Author of
The Odd Couple and
The Sunshine Boys won a Pulitzer and four Tonys, and dominated Broadway for many years
The Pulitzer and Tony-winning playwright
Neil Simon has died, it was announced on Sunday. He was 91.
Simon was prolific – his hit plays and musicals included The Odd Couple, Barefoot in the Park, Sweet Charity, The Sunshine Boys, Brighton Beach Memoirs and Biloxi Blues, which made Matthew Broderick a Broadway and Hollywood star. He was also a prolific author of screenplays, including successful adaptations of The Odd Couple and Barefoot in the Park. A standard Broadway joke had it that only William Shakespeare wrote more hit plays.
Simon won the Pulitzer in 1991, for Lost in Yonkers, three Tony awards and one for special achievement, and the Mark Twain prize for humour. He was nominated for four screenplay Oscars without winning, but was a Kennedy Center honoree and had a Broadway Theater, the Alvin, named for him in 1983.
In 1997, he told the Washington Post: “I know that I have reached the pinnacle of rewards. There’s no more money anyone can pay me that I need. There are no awards they can give me that I haven’t won. I have no reason to write another play except that I am alive and I like to do it.”
Simon wrote comedy. Born in the Bronx in New York in 1927, he learned his trade in the city, writing jokes for comics including Sid Caesar, whose staff also included the young Mel Brooks and Carl Reiner.

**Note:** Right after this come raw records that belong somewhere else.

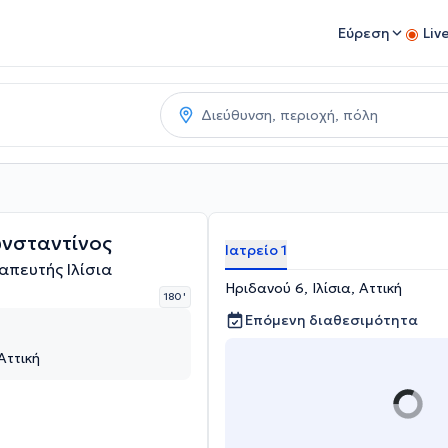
Εύρεση
Liv
νσταντίνος
Ιατρείο 1
απευτής Ιλίσια
Ηριδανού 6, Ιλίσια, Αττική
180 '
Επόμενη διαθεσιμότητα
Αττική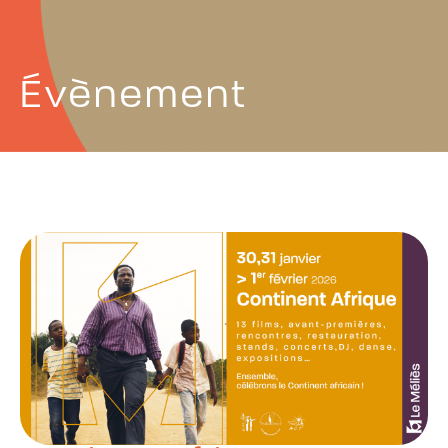
Évènement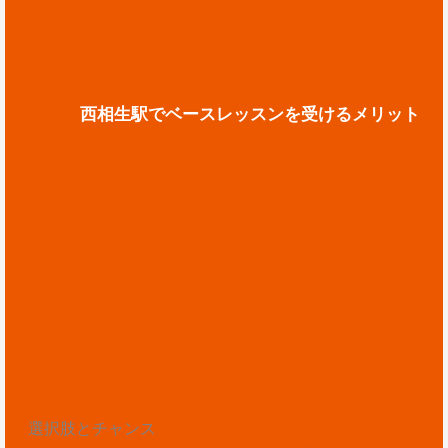
西相生駅でベースレッスンを受けるメリット
選択肢とチャンス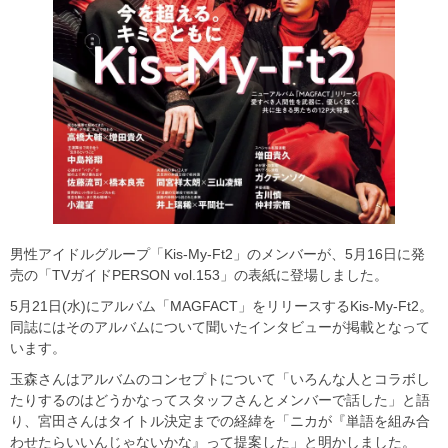
男性アイドルグループ「Kis-My-Ft2」のメンバーが、5月16日に発
売の「TVガイドPERSON vol.153」の表紙に登場しました。
5月21日(水)にアルバム「MAGFACT」をリリースするKis-My-Ft2。
同誌にはそのアルバムについて聞いたインタビューが掲載となって
います。
玉森さんはアルバムのコンセプトについて「いろんな人とコラボし
たりするのはどうかなってスタッフさんとメンバーで話した」と語
り、宮田さんはタイトル決定までの経緯を「ニカが『単語を組み合
わせたらいいんじゃないかな』って提案した」と明かしました。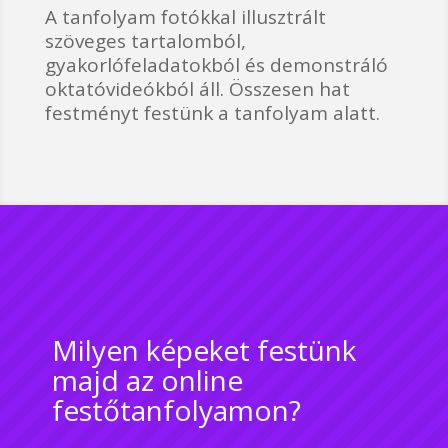
A tanfolyam fotókkal illusztrált
szöveges tartalomból,
gyakorlófeladatokból és demonstráló
oktatóvideókból áll. Összesen hat
festményt festünk a tanfolyam alatt.
Milyen képeket festünk
majd az online
festőtanfolyamon?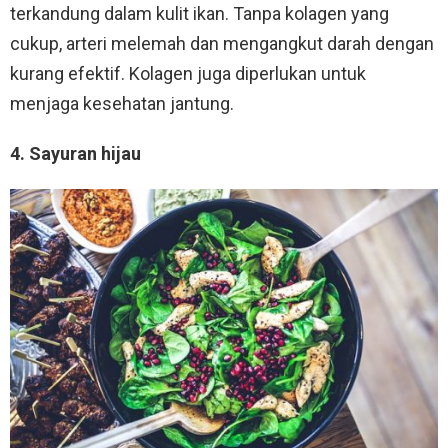
terkandung dalam kulit ikan. Tanpa kolagen yang
cukup, arteri melemah dan mengangkut darah dengan
kurang efektif. Kolagen juga diperlukan untuk
menjaga kesehatan jantung.
4. Sayuran hijau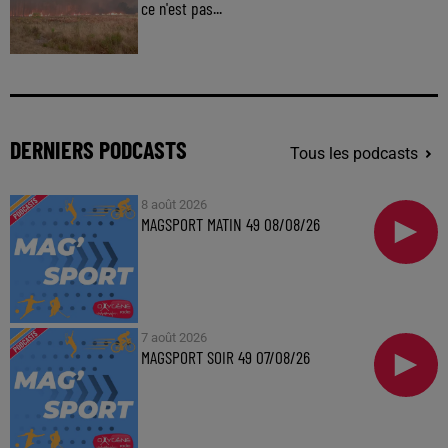
ce n'est pas...
DERNIERS PODCASTS
Tous les podcasts
8 août 2026
MAGSPORT MATIN 49 08/08/26
7 août 2026
MAGSPORT SOIR 49 07/08/26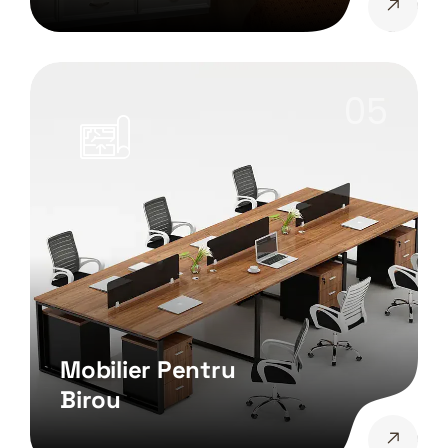
05
Mobilier Pentru
Birou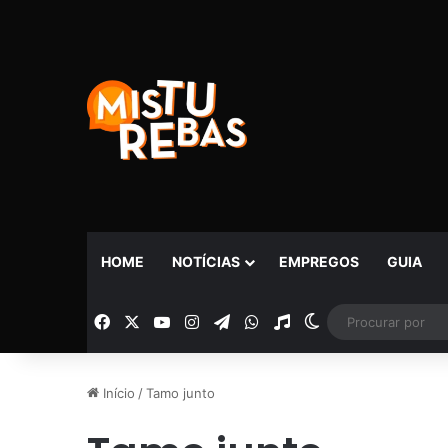
HOME
NOTÍCIAS
EMPREGOS
GUIA
Facebook
X
YouTube
Instagram
Telegram
WhatsApp
Rádio
Switch skin
Início
/
Tamo junto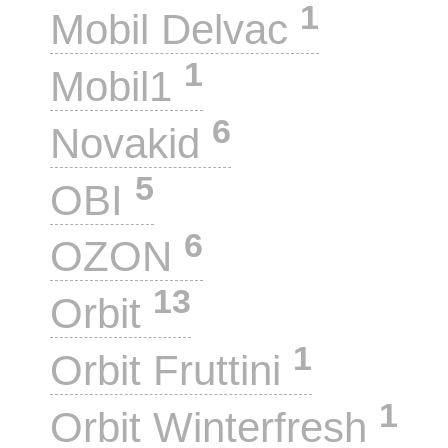
1
Mobil Delvac
1
Mobil1
6
Novakid
5
OBI
6
OZON
13
Orbit
1
Orbit Fruttini
1
Orbit Winterfresh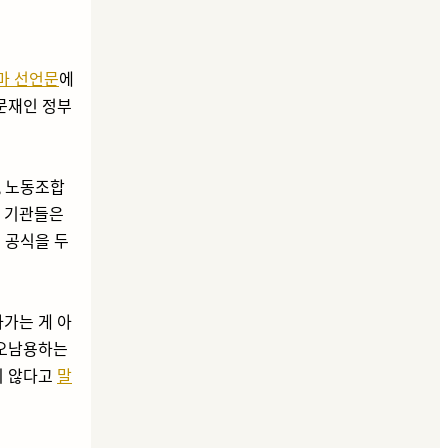
마 선언문
에
문재인 정부
, 노동조합
는 기관들은
 공식을 두
아가는 게 아
 오남용하는
지 않다고
말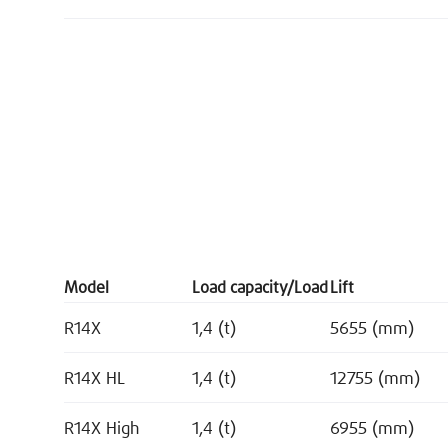
Model
Load capacity/Load
Lift
R14X
1,4 (t)
5655 (mm)
R14X HL
1,4 (t)
12755 (mm)
R14X High
1,4 (t)
6955 (mm)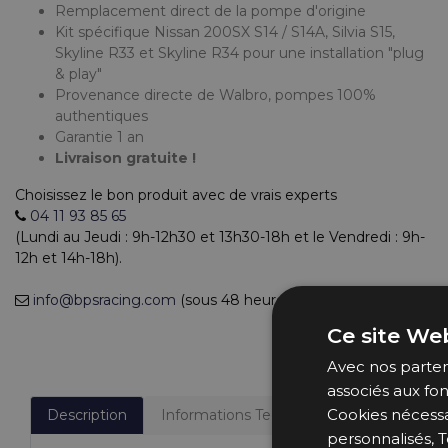
Remplacement direct de la pompe d'origine
Kit spécifique Nissan 200SX S14 / S14A, Silvia S15,
Skyline R33 et Skyline R34 pour une installation "plug
& play"
Provenance directe de Walbro, pompes 100%
authentiques
Garantie 1 an
Livraison gratuite !
Choisissez le bon produit avec de vrais experts
04 11 93 85 65
(Lundi au Jeudi : 9h-12h30 et 13h30-18h et le Vendredi : 9h-
12h et 14h-18h).
info@bpsracing.com
(sous 48 heures)
Ce site Web
Avec nos partena
associés aux fon
Cookies nécessa
Description
Informations Techniques
Fabricant
personnalisés, T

It was rich soil in which to grow: in his Paris Review interview, published in 1994, he remembered “the screaming and fighting – a cocktail party without the cocktails, everyone yelling lines in and out, people getting very angry at others who were slacking off”.
Among the first tributes on social media on Sunday, the Seinfeld and Borat writer Larry Charles bracketed Simon with Woody Allen and Brooks as “three very similar and yet very different pillars of modern American comedy in the seventies (think Annie Hall, Blazing Saddles and the Odd Couple) … all … still deeply influential today”.
The Star Wars actor Mark Hamill called Simon a “GIANT of the American Theatre”; Vincent D’Onofrio said he was a “genius”; Elaine Paige said: “He truly was the king of Broadway comedy.”
News of Simon’s death came a day after it was announced that John McCain, the Repubican senator and presidential nominee, had died in Arizona, of brain cancer, at the age of 81.
The veteran broadcaster Dan Rather switched from discussing McCain’s life and legacy to write: “Neil Simon brought a unique eye for life to stage and screen. Through sharp characters and dialogue, he prodded us – in laughter and tears – to contend with the traits that make us human. Another voice who understood the power of art in our American story now belongs to eternity.”
Bill Evans, a longtime friend and press agent for Simon and director of media relations at the Shubert Organization, a Broadway powerhouse, told reporters Simon died in a Manhattan hospital early on Sunday, of complications from pneumonia.
In 2004, when Simon was 76 and going through dialysis, Evans gave him a kidney.
“We’ve been friends for 25 years,” Simon told the New York Times. “It’s wonderful of him to do this.”
Asked what he knew about such transplants and how he had decided to take such a huge step for his friend, Evans echoed accounts of Simon’s career.
“You hear nothing but success stories,” he said.